Phil Goetz (goetz@cs.Buffalo.EDU)
Mon, 3 Mar 1997 12:59:00 -0500 (EST)

"Posthuman unbounded: artificial evolution and high-tech subcultures"
by Tiziana Terranova, in _FutureNatural_ (Routledge, London & NY NY, 1996,
ISBN 0-415-07014-7) talks about Extropians.

Terranova dwells earnestly on the contradictions in the transhumanist
position which she is going to point out, and at the end she angsts over
the contradictions she has pointed out, but in between I didn't find any
contradictions except to say that some transhumanists (Decoder) are
leftists, and some (us) are libertarians, and some (cyberpunks) are
pessimists, while some (us) are optimists.

She pretends objectivity, but shows her scorn for her subjects by
lovingly preserving every single typo captured from her sources and
highlighting them with a [sic].

She infers that transhumanism is male, with all the baggage that goes along
with that if you are feminist (male, linear, non-contextual, aggressive,
logical, non-holistic), because of an offhanded remark made by R.U.
Sirius in Mondo 2000, calling this whole talk-show-as-new-electronic-forum
thing as scary, "given the preponderance of bored housewives with nothing
better to do than get all twitchy over different people's sexual difference."
The lesson here is, and I am quite serious and not tongue-in-cheek,
if you are going to belittle any "generic person" in the pages of _Extropy_
or on this mailing list, make sure you belittle a generic man and not a
generic woman.
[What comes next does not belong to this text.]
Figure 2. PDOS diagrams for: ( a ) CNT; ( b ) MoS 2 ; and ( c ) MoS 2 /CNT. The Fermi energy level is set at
No one will mind, no one will insinuate or infer, if you
say something bad about an arbitrary man.

When she delves into the impact of the Internet etc. on society at large,
her language sinks into murky liberal jargon.
What she seems to be saying is that the Extropians don't care
that many people can't take advantage of these new technologies, not
because they're stupid or lazy, but because their culture socializes
them against it. Any program to alter the foundations of our society
should include a program for including these people.
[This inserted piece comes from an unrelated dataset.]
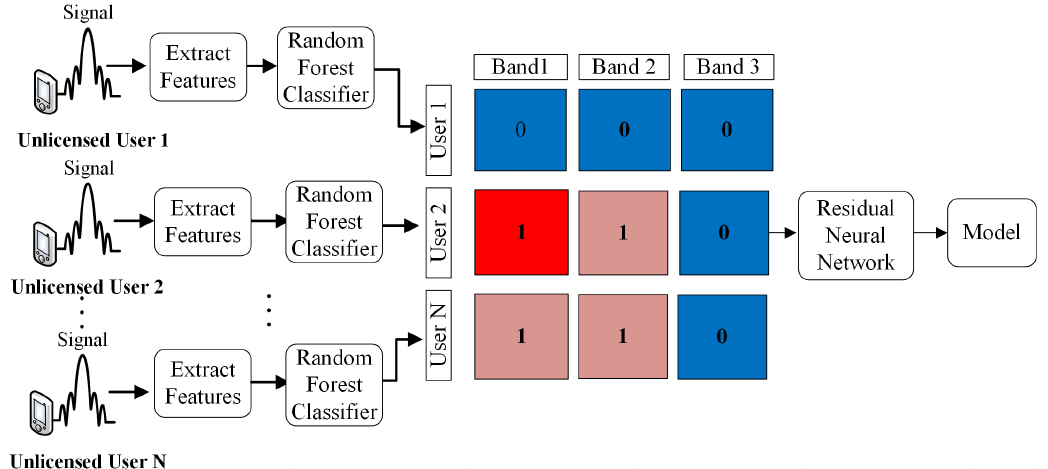
Figure 1. Proposed system for generation of the CSS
Actually I don't recommend the book _FutureNatural_. This criticism
shouldn't be taken very seriously, since I have only glanced through the
book, and one of the articles ("An Interview with Satan", by Frank Dexter)
was quite interesting. But it seems to be mostly a collection of
philosophers, postmodernists, and feminists talking about technology.
If I were to edit a book about the impact of technology on society, I would
have tried to have a higher representation of people who knew what they
were talking about versus people who knew what other people had said.